# Extracted text

^^^^

During the first years of his life, Jules Regnault lived in the département du Nord (France) where his father worked. When his father died on 16 January 1846 in Paris, his family moved to Brussels, where Odilon, Jules’ brother, became a writer and a student at the Université libre de Bruxelles in advanced mathematics. Jules’ family was not rich, and consequently, Odilon was exempted from serving in the military service and from paying his University registration. At the beginning of the 1860s, the two brothers moved to Paris and became brokers. In all likelihood, when Jules and Odilon arrived in Paris, their financial resources were limited, forcing them to live in one (or two) garret room(s), for which no tax had to be paid. However, Jules Regnault became a millionaire later in life.

^^^^

# Recorded data
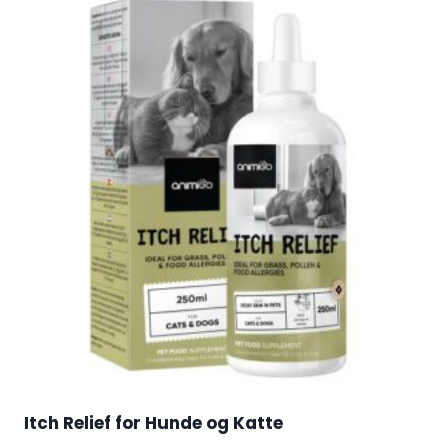
Itch Relief for Hunde og Katte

^^^^

# Set of tasks
1. According to the passage on Jules Regnault, when and where did his father die?
2. Carry on the passage about Jules Regnault's life, starting after its last sentence.
The listing is separate material and has no connection to the Jules Regnault passage.

# Task-by-task answers
1. He died on 16 January 1846 in Paris.

2.
In 1881, he stopped being a broker and became a rentier. He died on 9 December 1894. At the time of death, his fortune was estimated at 1,026,510.03 francs (that is more than 3.8 million euros 2004). The inventory of Regnault's goods shows that the most important part of his fortune was invested in bonds (around 706,500 francs, that is around 70% of his fortune), primarily in the French 3.5% rente (166,216.80 francs), and in shares (around 104,565 francs, that is about 10%). This inventory suggests that he applied financial theory to establish his fortune. According to his Calcul des chances et philosophie de la bourse, the only valid investment should be bonds, which is precisely what his inventory shows.

==Common mistake==
There is a mistake in the Grand dictionnaire universel du XIXe siècle published by Pierre Larousse. In the Jules Regnault bibliographical note, he wrote “Regnault (Jules), French learned, dead in 1866”. This note attributes several books to Jules. However, with the exception of the Calcul des chances et philosophie de la bourse, all the other books were written by Jean-Joseph Regnault (1797-1863) who signed some of his books “J. Regnault”. This signature can explain the mistake. However, these two authors have no family relationship. The Catalogue général de la librairie française published in 1871 made the same mistake.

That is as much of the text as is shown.